Tristan De Drouas, EDF Renewables SA CEO, commented: “EDF Renewables has contributed significantly to South Africa’s renewable energy goals, having already completed four wind farms for the REIPPPP, including the Waainek, Chaba, Grassridge and Wesley-Ciskey projects. Now, in total, EDF Renewables is contributing 141.6MW of generation capacity to the grid.”

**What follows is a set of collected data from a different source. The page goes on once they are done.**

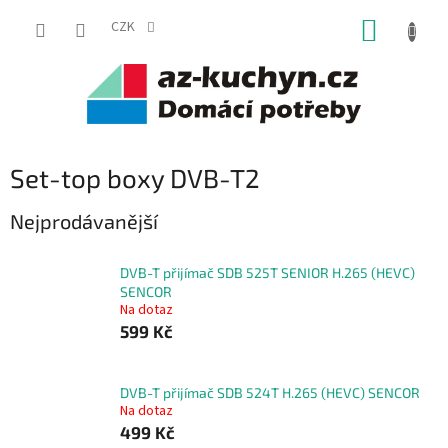
Přejít
NÁKUP
na
CZK
obsah
KOŠÍK
Set-top boxy DVB-T2
Nejprodávanější
DVB-T přijímač SDB 525T SENIOR H.265 (HEVC)
SENCOR
Na dotaz
599 Kč
DVB-T přijímač SDB 524T H.265 (HEVC) SENCOR
Na dotaz
499 Kč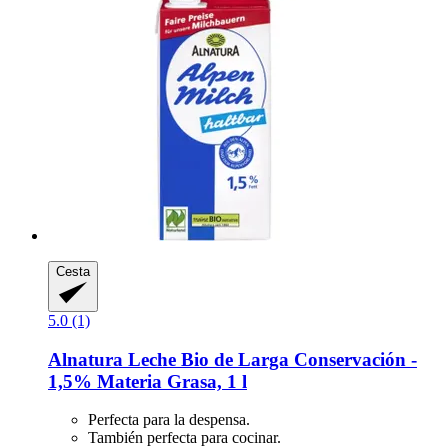
Cesta
5.0 (1)
Alnatura
Leche Bio de Larga Conservación -​
1,5% Materia Grasa, 1 l
Perfecta para la despensa.
También perfecta para cocinar.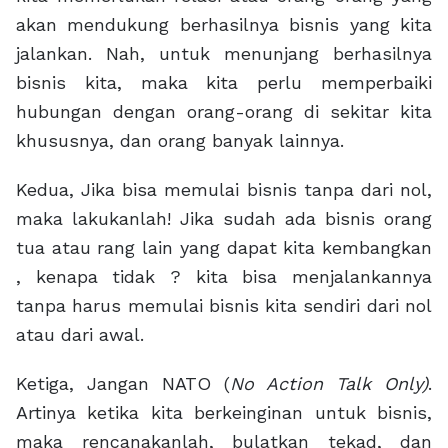
akan mendukung berhasilnya bisnis yang kita
jalankan. Nah, untuk menunjang berhasilnya
bisnis kita, maka kita perlu memperbaiki
hubungan dengan orang-orang di sekitar kita
khususnya, dan orang banyak lainnya.
Kedua, Jika bisa memulai bisnis tanpa dari nol,
maka lakukanlah! Jika sudah ada bisnis orang
tua atau rang lain yang dapat kita kembangkan
, kenapa tidak ? kita bisa menjalankannya
tanpa harus memulai bisnis kita sendiri dari nol
atau dari awal.
Ketiga, Jangan NATO (
No Action Talk Only)
.
Artinya ketika kita berkeinginan untuk bisnis,
maka rencanakanlah, bulatkan tekad, dan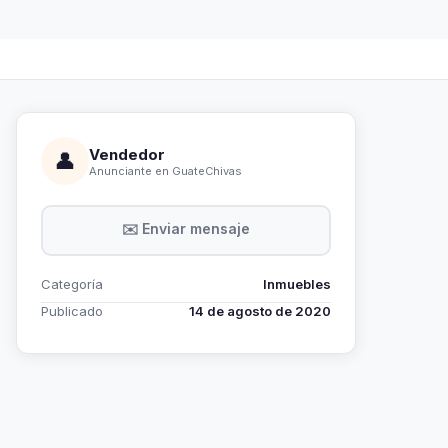
Vendedor
👤
Anunciante en GuateChivas
✉️ Enviar mensaje
Categoría
Inmuebles
Publicado
14 de agosto de 2020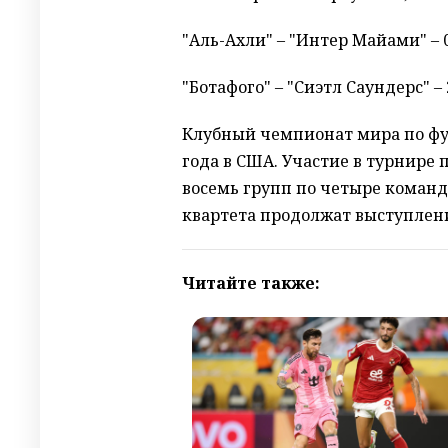
"Аль-Ахли" – "Интер Майами" – 0
"Ботафого" – "Сиэтл Саундерс" – 2
Клубный чемпионат мира по фут
года в США. Участие в турнире
восемь групп по четыре команд
квартета продолжат выступлени
Читайте также: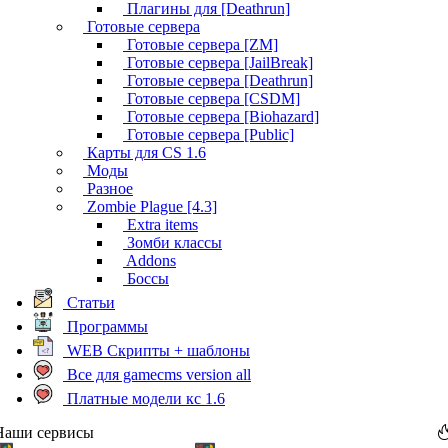
Плагины для [Deathrun]
Готовые сервера
Готовые сервера [ZM]
Готовые сервера [JailBreak]
Готовые сервера [Deathrun]
Готовые сервера [CSDM]
Готовые сервера [Biohazard]
Готовые сервера [Public]
Карты для CS 1.6
Моды
Разное
Zombie Plague [4.3]
Extra items
Зомби классы
Addons
Боссы
Статьи
Программы
WEB Скрипты + шаблоны
Все для gamecms version all
Платные модели кс 1.6
Наши сервисы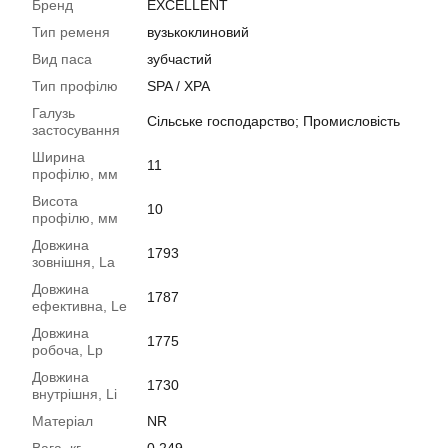
Бренд
EXCELLENT
Тип ременя
вузькоклиновий
Вид паса
зубчастий
Тип профілю
SPA / XPA
Галузь
Сільське господарство; Промисловість
застосування
Ширина
11
профілю, мм
Висота
10
профілю, мм
Довжина
1793
зовнішня, La
Довжина
1787
ефективна, Le
Довжина
1775
робоча, Lp
Довжина
1730
внутрішня, Li
Матеріал
NR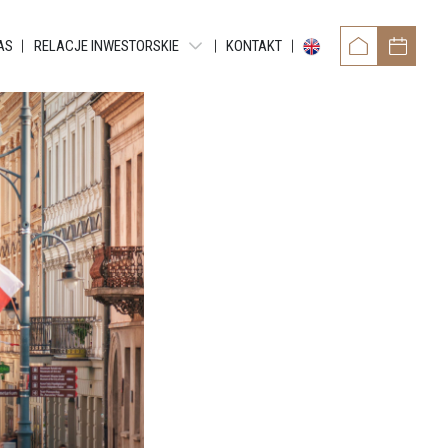
AS
RELACJE INWESTORSKIE
KONTAKT
OWER
RAPORTY OKRESOWE
TAMENTY REYTANA
RAPORTY BIEŻĄCE EBI
RAPORTY BIEŻĄCE ESPI
 RESIDENCE
POZOSTAŁE DOKUMENTY
ARTMENTS
OBLIGACJE
TMENTS
NTY GRUNDMANNA
ENTS
CE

Effect of wind farm on local community being studied

Built throughout the COVID-19 pandemic, the project was delayed when level 5 lockdown ceased all construction activities for eight weeks. “We also had to implement strict COVID-19 health and safety protocols upon re-opening the site, which concentrated on a range of measures to combat the spread of the pandemic. Fortunately, the project was not significantly delayed.

“Given the COVID-19 challenges, we are extremely happy to have completed construction of the project within 23 months,” said Wlotzka.

The project included an SMME developing and upskilling programme, facilitated by SAICA ED, which helped about 50 SMMEs in the communities surrounding the project site to work in the following areas: health and safety, communication, financing and tendering.

A bursary scheme also assisted two students in the local community to study at an institution of higher learning. During the lockdown, more than 400 food parcels were delivered to the community and local businesses manufactured face masks and hand sanitisers for the site.

The project is the subject of an academic study by the University of the Free state to assess the socio-economic impact that the Wesley-Ciskei project has on the local communities since it is the first renewable energy project under REIPPPP to be located in the former homeland area.

Phase one of the academic study developed a baseline for the area and phase two will measure the same indicators at the end of the construction phase in order to measure a comparative effect.